• [Your goal]:
What lines in the material hold the string "room"? Copy out each of them.
─── Provided records
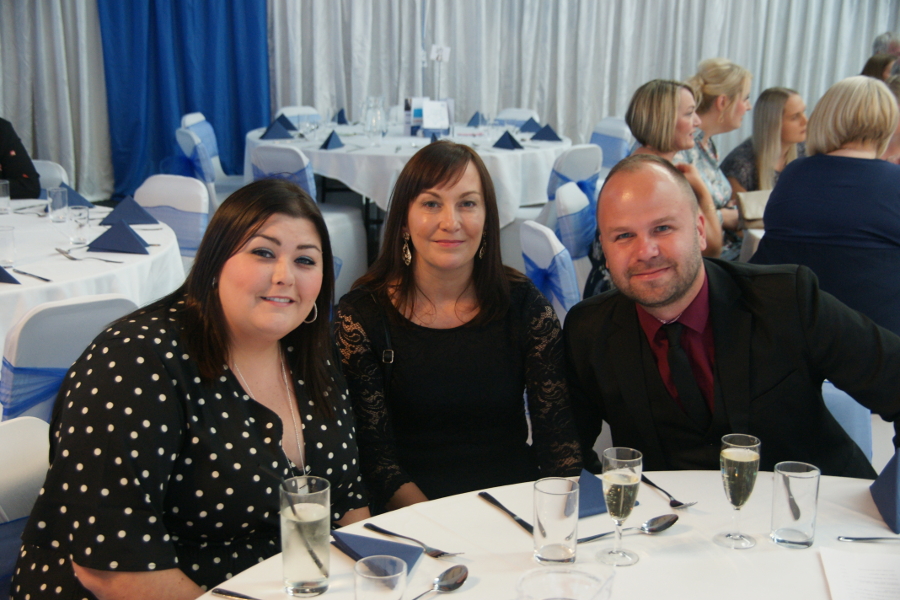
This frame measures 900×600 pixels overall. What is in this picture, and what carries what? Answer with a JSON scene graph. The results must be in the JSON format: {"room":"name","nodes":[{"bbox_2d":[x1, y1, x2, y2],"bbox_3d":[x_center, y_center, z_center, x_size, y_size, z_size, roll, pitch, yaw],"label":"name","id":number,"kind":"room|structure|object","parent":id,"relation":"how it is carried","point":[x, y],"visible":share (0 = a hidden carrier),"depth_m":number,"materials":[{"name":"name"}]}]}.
{"room":"event hall","nodes":[
{"label":"event hall","id":0,"kind":"room"},
{"bbox_2d":[0,0,111,198],"bbox_3d":[-3.431,-2.117,7.702,2.392,2.922,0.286,0,13,-4],"label":"white curtain","id":1,"kind":"object","parent":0,"point":[51,144],"visible":0.74,"depth_m":7.98,"materials":[{"name":"fabric"}]},
{"bbox_2d":[99,0,270,198],"bbox_3d":[-1.929,-2.165,8.152,1.335,2.803,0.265,0,13,-4],"label":"blue curtain","id":2,"kind":"object","parent":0,"point":[206,107],"visible":0.72,"depth_m":8.26,"materials":[{"name":"blue fabric"}]},
{"bbox_2d":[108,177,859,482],"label":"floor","id":3,"kind":"structure","parent":0,"point":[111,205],"depth_m":4.92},
{"bbox_2d":[0,418,51,596],"bbox_3d":[-0.619,0.651,1.903,0.556,0.818,0.451,8,15,27],"label":"chair","id":4,"kind":"object","parent":3,"relation":"on","point":[37,427],"visible":0.48,"depth_m":1.95,"materials":[{"name":"white fabric"}]},
{"bbox_2d":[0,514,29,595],"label":"sash","id":5,"kind":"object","parent":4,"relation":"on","point":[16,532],"visible":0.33,"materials":[{"name":"blue fabric"}]},
{"bbox_2d":[6,179,369,599],"bbox_3d":[-0.411,0.272,1.947,0.487,0.895,0.633,7,14,23],"label":"woman","id":6,"kind":"object","parent":4,"relation":"on","point":[242,396],"visible":0.95,"depth_m":1.78},
{"bbox_2d":[33,160,68,191],"bbox_3d":[-2.005,-0.204,5.224,0.488,0.832,0.548,3,13,9],"label":"chair","id":7,"kind":"object","parent":3,"relation":"on","point":[41,163],"visible":0.17,"depth_m":5.27,"materials":[{"name":"white fabric"}]},
{"bbox_2d":[0,117,40,199],"bbox_3d":[-2.189,-0.587,5.007,0.693,1.044,0.551,-5,14,-24],"label":"person","id":8,"kind":"object","parent":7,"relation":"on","point":[2,161],"visible":0.61,"depth_m":5.01},
{"bbox_2d":[0,293,138,426],"bbox_3d":[-0.994,0.378,2.910,0.476,0.864,0.540,-10,17,-40],"label":"chair","id":9,"kind":"object","parent":3,"relation":"on","point":[46,310],"visible":0.35,"depth_m":2.62,"materials":[{"name":"fabric"}]},
{"bbox_2d":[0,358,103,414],"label":"sash","id":10,"kind":"object","parent":9,"relation":"attached to","point":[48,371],"visible":0.3,"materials":[{"name":"blue fabric"}]},
{"bbox_2d":[0,200,184,363],"bbox_3d":[-1.607,0.177,3.751,1.624,0.711,1.689,0,13,-4],"label":"round table","id":11,"kind":"object","parent":3,"relation":"on","point":[60,256],"visible":0.59,"depth_m":3.50,"materials":[{"name":"white fabric"}]},
{"bbox_2d":[0,179,9,212],"bbox_3d":[-1.705,-0.390,4.254,0.072,0.121,0.071,0,13,-4],"label":"drinking glass","id":12,"kind":"object","parent":11,"relation":"on","point":[6,198],"visible":1,"depth_m":4.24,"materials":[{"name":"clear glass"}]},
{"bbox_2d":[0,225,15,266],"bbox_3d":[-1.340,-0.158,3.365,0.074,0.126,0.075,0,13,-4],"label":"drinking glass","id":13,"kind":"object","parent":11,"relation":"on","point":[9,231],"visible":1,"depth_m":3.35,"materials":[{"name":"clear glass"}]},
{"bbox_2d":[0,265,20,283],"bbox_3d":[-1.302,-0.091,3.164,0.173,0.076,0.152,0,13,-4],"label":"folded napkin","id":14,"kind":"object","parent":11,"relation":"on","point":[0,268],"visible":1,"depth_m":3.15,"materials":[{"name":"blue fabric"}]},
{"bbox_2d":[14,268,51,282],"bbox_3d":[-1.226,-0.072,3.291,0.195,0.009,0.024,13,17,42],"label":"knife","id":15,"kind":"object","parent":11,"relation":"on","point":[25,273],"visible":0.99,"depth_m":3.28,"materials":[{"name":"metal"}]},
{"bbox_2d":[47,186,67,221],"bbox_3d":[-1.404,-0.338,4.024,0.070,0.117,0.071,0,13,-4],"label":"drinking glass","id":16,"kind":"object","parent":11,"relation":"on","point":[57,205],"visible":1,"depth_m":4.00,"materials":[{"name":"clear glass"}]},
{"bbox_2d":[55,247,79,259],"bbox_3d":[-1.198,-0.143,3.514,0.025,0.009,0.184,-8,16,-34],"label":"fork","id":17,"kind":"object","parent":11,"relation":"on","point":[57,249],"visible":0.98,"depth_m":3.50,"materials":[{"name":"silver metal"}]},
{"bbox_2d":[59,181,93,207],"bbox_3d":[-1.509,-0.418,4.439,0.185,0.105,0.195,0,13,-4],"label":"blue napkin","id":18,"kind":"object","parent":11,"relation":"on","point":[74,193],"visible":0.5,"depth_m":4.42,"materials":[{"name":"blue fabric"}]},
{"bbox_2d":[68,204,89,245],"bbox_3d":[-1.215,-0.241,3.690,0.069,0.122,0.069,0,13,-4],"label":"drinking glass","id":19,"kind":"object","parent":11,"relation":"on","point":[80,224],"visible":0.99,"depth_m":3.67,"materials":[{"name":"clear glass"}]},
{"bbox_2d":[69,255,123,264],"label":"fork","id":20,"kind":"object","parent":11,"relation":"on","point":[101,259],"visible":0.99,"depth_m":3.44,"materials":[{"name":"silver metal"}]},
{"bbox_2d":[87,220,148,253],"bbox_3d":[-1.061,-0.210,3.614,0.195,0.096,0.154,0,13,-4],"label":"folded napkin","id":21,"kind":"object","parent":11,"relation":"on","point":[101,237],"visible":1,"depth_m":3.58,"materials":[{"name":"blue fabric"}]},
{"bbox_2d":[101,195,158,225],"bbox_3d":[-1.170,-0.333,4.103,0.196,0.102,0.167,0,13,-4],"label":"folded napkin","id":22,"kind":"object","parent":11,"relation":"on","point":[110,219],"visible":0.95,"depth_m":4.08,"materials":[{"name":"blue fabric"}]},
{"bbox_2d":[133,174,210,258],"bbox_3d":[-1.218,-0.039,4.476,0.482,0.861,0.540,7,14,24],"label":"chair","id":23,"kind":"object","parent":3,"relation":"on","point":[155,191],"visible":0.3,"depth_m":4.50,"materials":[{"name":"fabric"}]},
{"bbox_2d":[180,112,243,197],"bbox_3d":[-1.399,-0.715,7.074,0.533,0.875,0.503,0,13,-4],"label":"chair","id":24,"kind":"object","parent":3,"relation":"on","point":[194,123],"visible":0.35,"depth_m":6.97,"materials":[{"name":"fabric"}]},
{"bbox_2d":[278,105,321,126],"bbox_3d":[-0.932,-0.878,7.675,0.455,0.823,0.539,-10,17,-39],"label":"chair","id":25,"kind":"object","parent":3,"relation":"on","point":[291,109],"visible":0.22,"depth_m":7.72,"materials":[{"name":"white fabric"}]},
{"bbox_2d":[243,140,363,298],"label":"chair","id":26,"kind":"object","parent":3,"relation":"on","point":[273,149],"visible":0.38,"depth_m":5.64,"materials":[{"name":"white fabric"}]},
{"bbox_2d":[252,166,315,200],"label":"sash","id":27,"kind":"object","parent":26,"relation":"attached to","point":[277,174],"visible":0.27,"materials":[{"name":"blue fabric"}]},
{"bbox_2d":[242,116,576,230],"bbox_3d":[-0.231,-0.604,6.754,1.926,0.749,1.909,0,13,-4],"label":"round table","id":28,"kind":"object","parent":3,"relation":"on","point":[319,172],"visible":0.58,"depth_m":6.13,"materials":[{"name":"white fabric"}]},
{"bbox_2d":[259,117,293,139],"bbox_3d":[-0.999,-0.984,6.437,0.179,0.118,0.173,-6,15,-27],"label":"folded napkin","id":29,"kind":"object","parent":28,"relation":"on","point":[284,132],"visible":0.99,"depth_m":6.41,"materials":[{"name":"blue fabric"}]},
{"bbox_2d":[274,113,299,133],"bbox_3d":[-1.014,-1.086,6.899,0.169,0.120,0.194,0,13,-4],"label":"folded napkin","id":30,"kind":"object","parent":28,"relation":"on","point":[287,121],"visible":0.7,"depth_m":6.87,"materials":[{"name":"blue fabric"}]},
{"bbox_2d":[319,130,344,149],"bbox_3d":[-0.637,-0.870,6.099,0.134,0.098,0.179,0,13,-4],"label":"folded napkin","id":31,"kind":"object","parent":28,"relation":"on","point":[328,140],"visible":0.99,"depth_m":6.07,"materials":[{"name":"blue fabric"}]},
{"bbox_2d":[334,108,348,123],"bbox_3d":[-0.715,-1.197,7.348,0.121,0.104,0.167,0,13,-4],"label":"folded napkin","id":32,"kind":"object","parent":28,"relation":"on","point":[340,121],"visible":0.83,"depth_m":7.32,"materials":[{"name":"blue fabric"}]},
{"bbox_2d":[362,96,386,141],"bbox_3d":[-0.419,-1.002,6.253,0.128,0.252,0.124,3,13,9],"label":"glass pitcher","id":33,"kind":"object","parent":28,"relation":"on","point":[368,123],"visible":0.99,"depth_m":6.21,"materials":[{"name":"clear glass"}]},
{"bbox_2d":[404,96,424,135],"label":"menu card","id":34,"kind":"object","parent":28,"relation":"on","point":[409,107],"visible":0.61,"depth_m":6.72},
{"bbox_2d":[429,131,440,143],"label":"folded napkin","id":35,"kind":"object","parent":28,"relation":"on","point":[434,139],"visible":0.33,"depth_m":6.11,"materials":[{"name":"blue fabric"}]},
{"bbox_2d":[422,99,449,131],"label":"sign","id":36,"kind":"object","parent":28,"relation":"on","point":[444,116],"visible":0.98,"depth_m":6.49,"materials":[{"name":"white paper"}]},
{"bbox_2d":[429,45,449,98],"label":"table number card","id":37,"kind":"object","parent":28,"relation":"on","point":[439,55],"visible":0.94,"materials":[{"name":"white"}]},
{"bbox_2d":[465,111,485,126],"bbox_3d":[0.174,-1.216,7.576,0.131,0.111,0.153,0,13,-4],"label":"folded napkin","id":38,"kind":"object","parent":28,"relation":"on","point":[476,121],"visible":0.97,"depth_m":7.55,"materials":[{"name":"blue fabric"}]},
{"bbox_2d":[491,130,522,149],"bbox_3d":[0.318,-0.895,6.263,0.165,0.100,0.176,0,13,-4],"label":"folded napkin","id":39,"kind":"object","parent":28,"relation":"on","point":[504,135],"visible":1,"depth_m":6.24,"materials":[{"name":"blue fabric"}]},
{"bbox_2d":[518,117,542,134],"bbox_3d":[0.513,-1.099,7.078,0.171,0.107,0.175,0,13,-4],"label":"folded napkin","id":40,"kind":"object","parent":28,"relation":"on","point":[534,123],"visible":0.86,"depth_m":7.05,"materials":[{"name":"blue fabric"}]},
{"bbox_2d":[529,124,560,142],"bbox_3d":[0.560,-0.980,6.576,0.175,0.099,0.174,0,13,-4],"label":"folded napkin","id":41,"kind":"object","parent":28,"relation":"on","point":[541,133],"visible":1,"depth_m":6.55,"materials":[{"name":"blue fabric"}]},
{"bbox_2d":[333,139,584,513],"bbox_3d":[0.000,0.140,2.395,0.489,0.850,0.550,0,13,-4],"label":"woman","id":42,"kind":"object","parent":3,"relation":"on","point":[416,333],"visible":0.84,"depth_m":2.28},
{"bbox_2d":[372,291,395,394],"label":"strap","id":43,"kind":"object","parent":42,"relation":"on","point":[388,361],"visible":0.46,"depth_m":2.40,"materials":[{"name":"black leather"}]},
{"bbox_2d":[494,107,537,126],"bbox_3d":[0.337,-0.886,7.768,0.452,0.823,0.553,11,16,36],"label":"chair","id":44,"kind":"object","parent":3,"relation":"on","point":[520,112],"visible":0.23,"depth_m":7.82,"materials":[{"name":"white fabric"}]},
{"bbox_2d":[186,471,898,599],"bbox_3d":[0.352,0.826,1.569,1.684,0.725,1.571,0,13,-4],"label":"round table","id":45,"kind":"object","parent":3,"relation":"on","point":[467,592],"visible":0.67,"depth_m":1.82,"materials":[{"name":"white fabric"}]},
{"bbox_2d":[211,587,261,599],"bbox_3d":[-0.262,0.432,1.591,0.182,0.010,0.022,7,14,25],"label":"knife","id":46,"kind":"object","parent":45,"relation":"on","point":[224,592],"visible":1,"depth_m":1.62,"materials":[{"name":"silver metal"}]},
{"bbox_2d":[279,475,330,596],"bbox_3d":[-0.207,0.340,1.607,0.076,0.160,0.075,12,17,41],"label":"water glass","id":47,"kind":"object","parent":45,"relation":"on","point":[293,523],"visible":0.99,"depth_m":1.58,"materials":[{"name":"clear glass"}]},
{"bbox_2d":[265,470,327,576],"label":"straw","id":48,"kind":"object","parent":47,"relation":"in","point":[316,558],"visible":0.97,"depth_m":1.66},
{"bbox_2d":[330,529,424,573],"bbox_3d":[-0.119,0.380,1.710,0.150,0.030,0.127,11,16,36],"label":"napkin","id":49,"kind":"object","parent":45,"relation":"on","point":[409,548],"visible":0.73,"depth_m":1.71,"materials":[{"name":"blue fabric"}]},
{"bbox_2d":[353,555,407,599],"bbox_3d":[-0.089,0.393,1.428,0.069,0.122,0.068,0,13,-4],"label":"water glass","id":50,"kind":"object","parent":45,"relation":"on","point":[361,576],"visible":1,"depth_m":1.41,"materials":[{"name":"clear glass"}]},
{"bbox_2d":[365,523,461,558],"bbox_3d":[-0.061,0.382,1.786,0.190,0.010,0.025,12,17,40],"label":"fork","id":51,"kind":"object","parent":45,"relation":"on","point":[386,532],"visible":0.98,"depth_m":1.77,"materials":[{"name":"silver metal"}]},
{"bbox_2d":[412,564,469,599],"bbox_3d":[-0.043,0.426,1.599,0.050,0.014,0.225,9,15,33],"label":"spoon","id":52,"kind":"object","parent":45,"relation":"on","point":[457,581],"visible":1,"depth_m":1.66,"materials":[{"name":"silver metal"}]},
{"bbox_2d":[478,491,535,534],"bbox_3d":[0.100,0.358,1.890,0.023,0.009,0.193,-5,14,-24],"label":"knife","id":53,"kind":"object","parent":45,"relation":"on","point":[501,506],"visible":0.88,"depth_m":1.89,"materials":[{"name":"silver metal"}]},
{"bbox_2d":[531,476,579,565],"bbox_3d":[0.159,0.337,1.705,0.072,0.123,0.073,0,13,-4],"label":"water glass","id":54,"kind":"object","parent":45,"relation":"on","point":[548,546],"visible":0.99,"depth_m":1.68,"materials":[{"name":"clear glass"}]},
{"bbox_2d":[516,564,615,599],"bbox_3d":[0.125,0.407,1.265,0.119,0.190,0.116,0,13,-4],"label":"glass bowl","id":55,"kind":"object","parent":45,"relation":"on","point":[553,574],"visible":1,"depth_m":1.28,"materials":[{"name":"clear glass"}]},
{"bbox_2d":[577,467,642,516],"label":"blue napkin","id":56,"kind":"object","parent":45,"relation":"on","point":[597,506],"visible":0.37,"depth_m":1.91,"materials":[{"name":"blue fabric"}]},
{"bbox_2d":[598,446,642,567],"bbox_3d":[0.255,0.311,1.687,0.066,0.175,0.066,0,13,-4],"label":"champagne glass","id":57,"kind":"object","parent":45,"relation":"on","point":[622,483],"visible":0.97,"depth_m":1.67,"materials":[{"name":"clear glass"}]},
{"bbox_2d":[575,514,679,542],"bbox_3d":[0.279,0.377,1.832,0.219,0.013,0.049,-5,14,-24],"label":"spoon","id":58,"kind":"object","parent":45,"relation":"on","point":[668,522],"visible":0.89,"depth_m":1.85,"materials":[{"name":"silver metal"}]},
{"bbox_2d":[642,476,696,508],"bbox_3d":[0.376,0.337,1.995,0.028,0.011,0.177,-4,14,-19],"label":"fork","id":59,"kind":"object","parent":45,"relation":"on","point":[673,501],"visible":0.94,"depth_m":1.96,"materials":[{"name":"silver metal"}]},
{"bbox_2d":[715,433,761,548],"bbox_3d":[0.450,0.299,1.754,0.067,0.174,0.067,0,13,-4],"label":"champagne glass","id":60,"kind":"object","parent":45,"relation":"on","point":[726,452],"visible":0.97,"depth_m":1.73,"materials":[{"name":"clear glass"}]},
{"bbox_2d":[771,460,820,548],"bbox_3d":[0.546,0.325,1.778,0.072,0.125,0.072,0,13,-4],"label":"water glass","id":61,"kind":"object","parent":45,"relation":"on","point":[784,530],"visible":0.99,"depth_m":1.75,"materials":[{"name":"clear glass"}]},
{"bbox_2d":[821,548,899,599],"bbox_3d":[0.646,0.425,1.604,0.201,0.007,0.256,4,13,13],"label":"paper","id":62,"kind":"object","parent":45,"relation":"on","point":[849,567],"visible":1,"depth_m":1.67,"materials":[{"name":"white paper"}]},
{"bbox_2d":[837,535,899,541],"bbox_3d":[0.727,0.388,1.824,0.191,0.010,0.024,2,13,3],"label":"knife","id":63,"kind":"object","parent":45,"relation":"on","point":[867,539],"visible":1,"depth_m":1.82,"materials":[{"name":"silver metal"}]},
{"bbox_2d":[869,449,899,533],"bbox_3d":[0.774,0.308,1.894,0.118,0.118,0.164,0,13,-4],"label":"blue napkin","id":64,"kind":"object","parent":45,"relation":"on","point":[883,488],"visible":0.99,"depth_m":1.89,"materials":[{"name":"blue fabric"}]},
{"bbox_2d":[519,220,580,320],"bbox_3d":[0.469,0.164,3.843,0.528,0.858,0.485,0,13,-4],"label":"chair","id":65,"kind":"object","parent":3,"relation":"on","point":[539,252],"visible":0.29,"depth_m":3.66,"materials":[{"name":"fabric"}]},
{"bbox_2d":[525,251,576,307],"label":"sash","id":66,"kind":"object","parent":65,"relation":"attached to","point":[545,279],"visible":0.44,"depth_m":4.06,"materials":[{"name":"blue fabric"}]},
{"bbox_2d":[548,180,595,306],"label":"chair","id":67,"kind":"object","parent":3,"relation":"on","point":[569,193],"visible":0.3,"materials":[{"name":"fabric"}]},
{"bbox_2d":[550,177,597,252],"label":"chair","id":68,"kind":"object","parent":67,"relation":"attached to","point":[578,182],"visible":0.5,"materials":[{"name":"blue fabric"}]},
{"bbox_2d":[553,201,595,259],"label":"sash","id":69,"kind":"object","parent":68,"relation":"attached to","point":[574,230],"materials":[{"name":"blue fabric"}]},
{"bbox_2d":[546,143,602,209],"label":"chair","id":70,"kind":"object","parent":3,"relation":"on","point":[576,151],"visible":0.41,"depth_m":5.80,"materials":[{"name":"fabric"}]},
{"bbox_2d":[589,117,631,175],"bbox_3d":[0.867,-0.726,7.202,0.517,0.848,0.483,-7,15,-31],"label":"chair","id":71,"kind":"object","parent":3,"relation":"on","point":[619,132],"visible":0.35,"depth_m":7.10,"materials":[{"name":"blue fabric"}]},
{"bbox_2d":[584,75,725,285],"bbox_3d":[0.782,-0.352,4.233,0.475,0.922,0.557,7,14,23],"label":"woman","id":72,"kind":"object","parent":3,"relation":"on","point":[634,116],"visible":0.41,"depth_m":4.14},
{"bbox_2d":[683,57,752,256],"bbox_3d":[1.192,-0.584,5.207,0.464,0.977,0.536,9,15,31],"label":"woman","id":73,"kind":"object","parent":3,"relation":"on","point":[708,81],"visible":0.43,"depth_m":5.08},
{"bbox_2d":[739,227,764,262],"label":"table","id":74,"kind":"object","parent":3,"relation":"on","point":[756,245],"visible":0.14,"depth_m":4.34,"materials":[{"name":"white"}]},
{"bbox_2d":[721,85,808,229],"bbox_3d":[1.558,-0.588,5.443,0.490,0.758,0.462,-9,16,-36],"label":"woman","id":75,"kind":"object","parent":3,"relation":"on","point":[779,93],"visible":0.55,"depth_m":5.33},
{"bbox_2d":[735,189,770,224],"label":"handbag","id":76,"kind":"object","parent":75,"relation":"in","point":[761,198],"visible":0.49,"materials":[{"name":"beige leather"}]},
{"bbox_2d":[753,75,899,335],"bbox_3d":[1.246,-0.189,3.503,0.514,0.958,0.581,10,16,35],"label":"woman","id":77,"kind":"object","parent":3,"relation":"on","point":[772,228],"visible":0.72,"depth_m":3.31},
{"bbox_2d":[821,380,872,463],"bbox_3d":[0.783,0.488,2.487,0.473,0.741,0.504,0,13,-4],"label":"chair","id":78,"kind":"object","parent":3,"relation":"on","point":[828,394],"visible":0.12,"depth_m":2.50,"materials":[{"name":"blue fabric"}]},
{"bbox_2d":[564,155,899,478],"bbox_3d":[0.601,0.226,2.392,0.609,1.038,0.685,-4,14,-21],"label":"man","id":79,"kind":"object","parent":78,"relation":"on","point":[668,303],"visible":0.84,"depth_m":2.25},
{"bbox_2d":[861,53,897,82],"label":"person","id":80,"kind":"object","parent":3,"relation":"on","point":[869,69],"visible":0.18,"depth_m":7.54},
{"bbox_2d":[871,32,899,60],"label":"person","id":81,"kind":"object","parent":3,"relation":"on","point":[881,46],"visible":0.24,"depth_m":8.11},
{"bbox_2d":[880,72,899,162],"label":"person","id":82,"kind":"object","parent":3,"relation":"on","point":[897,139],"visible":0.18,"depth_m":4.64},
{"bbox_2d":[261,0,899,164],"bbox_3d":[1.188,-2.248,8.639,5.460,2.947,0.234,0,13,-4],"label":"white curtain","id":83,"kind":"object","parent":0,"point":[525,91],"visible":0.61,"depth_m":8.68,"materials":[{"name":"white fabric"}]}
]}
──────
• [Task solution]:
This frame measures 900×600 pixels overall. What is in this picture, and what carries what? Answer with a JSON scene graph. The results must be in the JSON format: {"room":"name","nodes":[{"bbox_2d":[x1, y1, x2, y2],"bbox_3d":[x_center, y_center, z_center, x_size, y_size, z_size, roll, pitch, yaw],"label":"name","id":number,"kind":"room|structure|object","parent":id,"relation":"how it is carried","point":[x, y],"visible":share (0 = a hidden carrier),"depth_m":number,"materials":[{"name":"name"}]}]}.
{"room":"event hall","nodes":[
{"label":"event hall","id":0,"kind":"room"},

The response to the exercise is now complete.